On connaissait déjà le nom de Christian Araud comme contributeur de la revue Entropia (dans les n° 4 & 7). Le voici signant deux ouvrages. Le premier est un témoignage de sa vie professionnelle, des événements vécus qui ont eu pour effet de le mener progressivement à l’idée de la décroissance. Sur ce plan-là, son parcours de consultant international en matière de développement est loin d’être exemplaire! Mais notre homme, aujourd’hui à la retraite, en est bien conscient. Si l’on est grincheux, on pourra toujours y voir les confessions d’un repenti. Mais que celui qui a trouvé la voie du premier coup lui jette la première pierre. Les problématiques de l’eau, de l’agriculture intensive, de l’habitat, du transport, etc., ont été rencontrées à l’occasion de ses multiples voyages en Malaisie, Corée, Roumanie, Inde, au Mexique, Pérou, Niger, Sénégal, entre autres. Sa brève rencontre avec Ivan Illich lui ouvrit les yeux sur un autre pan de la réalité du monde. L’écriture est vivante, non dénuée d’autodérision et remplie d’anecdotes signifiantes. On aura compris que la lecture est plutôt légère – dans le sens positif du terme – et s‘éloigne des pensums théoriques sur la décroissance (par ailleurs parfaitement utiles et indispensables).
Changement de ton avec Préludes à la transition. Christian Araud livre ici un ouvrage très structuré, documenté et argumenté en faveur d’une transition indispensable, qu’il relie à et réconcilie avec – là est une des originalités du livre – la décroissance.
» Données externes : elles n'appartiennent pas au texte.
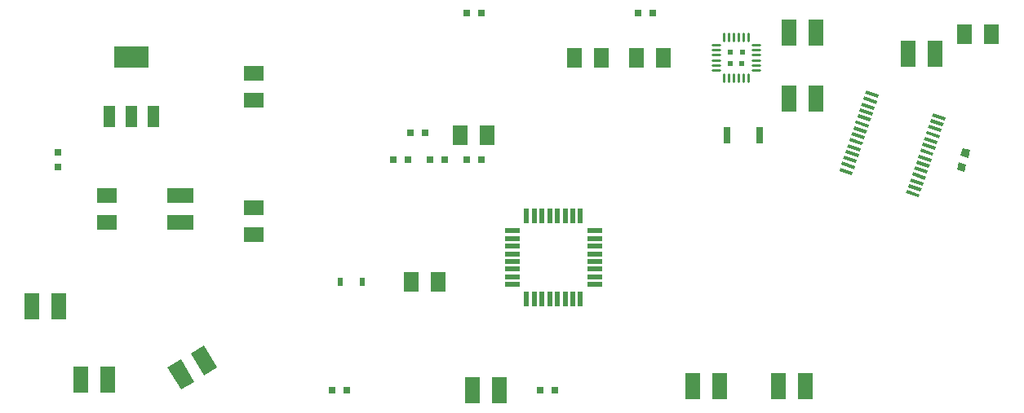
<source format=gbr>
G04 EAGLE Gerber RS-274X export*
G75*
%MOMM*%
%FSLAX34Y34*%
%LPD*%
%INSolderpaste Top*%
%IPPOS*%
%AMOC8*
5,1,8,0,0,1.08239X$1,22.5*%
G01*
%ADD10R,1.600000X2.700000*%
%ADD11R,2.700000X1.600000*%
%ADD12R,0.630000X0.830000*%
%ADD13R,0.800000X0.800000*%
%ADD14R,0.800000X0.800000*%
%ADD15R,2.000000X1.600000*%
%ADD16R,1.600000X2.000000*%
%ADD17R,0.800000X1.700000*%
%ADD18R,1.500000X0.550000*%
%ADD19R,0.550000X1.500000*%
%ADD20R,0.348000X1.397000*%
%ADD21C,0.254000*%
%ADD22R,0.482600X0.482600*%
%ADD23R,1.219200X2.235200*%
%ADD24R,3.600000X2.200000*%


D10*
X801400Y44450D03*
X773400Y44450D03*
X138400Y50800D03*
X166400Y50800D03*
X87600Y127000D03*
X115600Y127000D03*
X862300Y44450D03*
X890300Y44450D03*
X544800Y40057D03*
X572800Y40057D03*
D11*
X241300Y214600D03*
X241300Y242600D03*
D10*
G36*
X252139Y78155D02*
X265825Y86443D01*
X279811Y63349D01*
X266125Y55061D01*
X252139Y78155D01*
G37*
G36*
X228189Y63651D02*
X241875Y71939D01*
X255861Y48845D01*
X242175Y40557D01*
X228189Y63651D01*
G37*
D12*
X407600Y152400D03*
X430600Y152400D03*
D13*
X538600Y279400D03*
X553600Y279400D03*
X114300Y271900D03*
X114300Y286900D03*
X500500Y279400D03*
X515500Y279400D03*
X462400Y279400D03*
X477400Y279400D03*
X480180Y307340D03*
X495180Y307340D03*
X538600Y431800D03*
X553600Y431800D03*
X716400Y431800D03*
X731400Y431800D03*
D14*
G36*
X1051166Y283832D02*
X1053277Y291547D01*
X1060992Y289436D01*
X1058881Y281721D01*
X1051166Y283832D01*
G37*
G36*
X1047208Y269364D02*
X1049319Y277079D01*
X1057034Y274968D01*
X1054923Y267253D01*
X1047208Y269364D01*
G37*
D13*
X614800Y40057D03*
X629800Y40057D03*
X398900Y40057D03*
X413900Y40057D03*
D15*
X317500Y341600D03*
X317500Y369600D03*
D16*
X532100Y304800D03*
X560100Y304800D03*
X481300Y152400D03*
X509300Y152400D03*
X1083340Y410210D03*
X1055340Y410210D03*
D15*
X317500Y201900D03*
X317500Y229900D03*
D17*
X808500Y304800D03*
X842500Y304800D03*
D18*
X671650Y149800D03*
X671650Y157800D03*
X671650Y165800D03*
X671650Y173800D03*
X671650Y181800D03*
X671650Y189800D03*
X671650Y197800D03*
X671650Y205800D03*
D19*
X656650Y220800D03*
X648650Y220800D03*
X640650Y220800D03*
X632650Y220800D03*
X624650Y220800D03*
X616650Y220800D03*
X608650Y220800D03*
X600650Y220800D03*
D18*
X585650Y205800D03*
X585650Y197800D03*
X585650Y189800D03*
X585650Y181800D03*
X585650Y173800D03*
X585650Y165800D03*
X585650Y157800D03*
X585650Y149800D03*
D19*
X600650Y134800D03*
X608650Y134800D03*
X616650Y134800D03*
X624650Y134800D03*
X632650Y134800D03*
X640650Y134800D03*
X648650Y134800D03*
X656650Y134800D03*
D20*
G36*
X1021391Y324870D02*
X1022501Y328169D01*
X1035741Y323714D01*
X1034631Y320415D01*
X1021391Y324870D01*
G37*
G36*
X1019318Y318710D02*
X1020428Y322009D01*
X1033668Y317554D01*
X1032558Y314255D01*
X1019318Y318710D01*
G37*
G36*
X1017245Y312549D02*
X1018355Y315848D01*
X1031595Y311393D01*
X1030485Y308094D01*
X1017245Y312549D01*
G37*
G36*
X1015172Y306389D02*
X1016282Y309688D01*
X1029522Y305233D01*
X1028412Y301934D01*
X1015172Y306389D01*
G37*
G36*
X1013099Y300228D02*
X1014209Y303527D01*
X1027449Y299072D01*
X1026339Y295773D01*
X1013099Y300228D01*
G37*
G36*
X1011025Y294068D02*
X1012135Y297367D01*
X1025375Y292912D01*
X1024265Y289613D01*
X1011025Y294068D01*
G37*
G36*
X1008952Y287907D02*
X1010062Y291206D01*
X1023302Y286751D01*
X1022192Y283452D01*
X1008952Y287907D01*
G37*
G36*
X1004806Y275586D02*
X1005916Y278885D01*
X1019156Y274430D01*
X1018046Y271131D01*
X1004806Y275586D01*
G37*
G36*
X1006879Y281747D02*
X1007989Y285046D01*
X1021229Y280591D01*
X1020119Y277292D01*
X1006879Y281747D01*
G37*
G36*
X1002732Y269426D02*
X1003842Y272725D01*
X1017082Y268270D01*
X1015972Y264971D01*
X1002732Y269426D01*
G37*
G36*
X1000659Y263265D02*
X1001769Y266564D01*
X1015009Y262109D01*
X1013899Y258810D01*
X1000659Y263265D01*
G37*
G36*
X998586Y257105D02*
X999696Y260404D01*
X1012936Y255949D01*
X1011826Y252650D01*
X998586Y257105D01*
G37*
G36*
X996513Y250944D02*
X997623Y254243D01*
X1010863Y249788D01*
X1009753Y246489D01*
X996513Y250944D01*
G37*
G36*
X994439Y244784D02*
X995549Y248083D01*
X1008789Y243628D01*
X1007679Y240329D01*
X994439Y244784D01*
G37*
G36*
X952091Y348192D02*
X953201Y351491D01*
X966441Y347036D01*
X965331Y343737D01*
X952091Y348192D01*
G37*
G36*
X950017Y342032D02*
X951127Y345331D01*
X964367Y340876D01*
X963257Y337577D01*
X950017Y342032D01*
G37*
G36*
X947944Y335871D02*
X949054Y339170D01*
X962294Y334715D01*
X961184Y331416D01*
X947944Y335871D01*
G37*
G36*
X945871Y329711D02*
X946981Y333010D01*
X960221Y328555D01*
X959111Y325256D01*
X945871Y329711D01*
G37*
G36*
X943798Y323550D02*
X944908Y326849D01*
X958148Y322394D01*
X957038Y319095D01*
X943798Y323550D01*
G37*
G36*
X941724Y317390D02*
X942834Y320689D01*
X956074Y316234D01*
X954964Y312935D01*
X941724Y317390D01*
G37*
G36*
X939651Y311229D02*
X940761Y314528D01*
X954001Y310073D01*
X952891Y306774D01*
X939651Y311229D01*
G37*
G36*
X937578Y305069D02*
X938688Y308368D01*
X951928Y303913D01*
X950818Y300614D01*
X937578Y305069D01*
G37*
G36*
X935505Y298908D02*
X936615Y302207D01*
X949855Y297752D01*
X948745Y294453D01*
X935505Y298908D01*
G37*
G36*
X933431Y292748D02*
X934541Y296047D01*
X947781Y291592D01*
X946671Y288293D01*
X933431Y292748D01*
G37*
G36*
X931358Y286587D02*
X932468Y289886D01*
X945708Y285431D01*
X944598Y282132D01*
X931358Y286587D01*
G37*
G36*
X929285Y280427D02*
X930395Y283726D01*
X943635Y279271D01*
X942525Y275972D01*
X929285Y280427D01*
G37*
G36*
X927212Y274266D02*
X928322Y277565D01*
X941562Y273110D01*
X940452Y269811D01*
X927212Y274266D01*
G37*
G36*
X925139Y268106D02*
X926249Y271405D01*
X939489Y266950D01*
X938379Y263651D01*
X925139Y268106D01*
G37*
D15*
X165100Y214600D03*
X165100Y242600D03*
D21*
X805213Y403086D02*
X805213Y410706D01*
X810259Y410706D02*
X810259Y403086D01*
X815305Y403086D02*
X815305Y410706D01*
X820655Y410706D02*
X820655Y403086D01*
X825676Y403086D02*
X825676Y410706D01*
X830747Y410706D02*
X830747Y403086D01*
X805213Y368674D02*
X805213Y361054D01*
X810259Y361054D02*
X810259Y368674D01*
X815305Y368674D02*
X815305Y361054D01*
X820655Y361054D02*
X820655Y368674D01*
X825676Y368674D02*
X825676Y361054D01*
X830747Y361054D02*
X830747Y368674D01*
X834932Y373113D02*
X842552Y373113D01*
X842552Y378159D02*
X834932Y378159D01*
X834932Y383205D02*
X842552Y383205D01*
X842552Y388555D02*
X834932Y388555D01*
X834932Y393576D02*
X842552Y393576D01*
X842552Y398647D02*
X834932Y398647D01*
X801028Y373113D02*
X793408Y373113D01*
X793408Y378159D02*
X801028Y378159D01*
X801028Y383205D02*
X793408Y383205D01*
X793408Y388555D02*
X801028Y388555D01*
X801028Y393576D02*
X793408Y393576D01*
X793408Y398647D02*
X801028Y398647D01*
D22*
X811911Y391795D03*
X824611Y391795D03*
X812038Y379730D03*
X824230Y379730D03*
D10*
X996920Y389890D03*
X1024920Y389890D03*
X873095Y411480D03*
X901095Y411480D03*
D16*
X714980Y385880D03*
X742980Y385880D03*
X650210Y385880D03*
X678210Y385880D03*
D10*
X873095Y342900D03*
X901095Y342900D03*
D23*
X167386Y324612D03*
X190500Y324612D03*
X213614Y324612D03*
D24*
X190500Y386590D03*
M02*

</source>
Evoquant Hans Jonas et David Holmgren, l’auteur dresse, en toute lucidité, un état des lieux
catastrophique et détaille quatre probables scénarios du futur, « techno brune » (baisse lente du pétrole, changement climatique rapide), « techno verte » (baisse lente du pétrole, changement climatique lent), «intendants de la Terre» (baisse rapide du pétrole, changement climatique lent) et «canots de sauvetage» (baisse rapide du pétrole, changement climatique rapide). Parmi les initiatives de sorties par le haut, la permaculture et l’agroécologie représentent à ses yeux une sorte de parangon. Le chapitre 5 offre des pistes d’action, individuelles (simplicité volontaire, habitat économe et autonome) et collectives (écoquartiers, écolieux, arche de Noé), nomme les entraves à l’action politique, mais aussi ses conditions, compare les modes de vie résilients à la ville et à la campagne, etc. Pour terminer, Araud décrit quelques expériences concrètes, avec leurs avantages et inconvénients: le Mas de Beaulieu en Ardèche, Les Amanins de l’association « Terre et humanisme » de Pierre Rabhi, le Trièves dans le Vercors, jusqu’à Cuba et, bien sûr, Totnes au Royaume-Uni, où le mouvement de la transition est né. Entre pessimisme et optimisme, l’auteur trace les contours d’un futurible. On pourrait aussi résumer sa position par la formule « rien n’est acquis, rien n’est perdu». ARAUD Christian, LATOUCHE Serge (préface), La décroissance ou le chaos. Parcours d’un consultant international, éd. Le pédalo ivre, 2012, 200 pages.
ARAUD Christian, Préludes à la transition. Pourquoi changer le monde ?, éd. Sang de la Terre, 2012, 240 pages.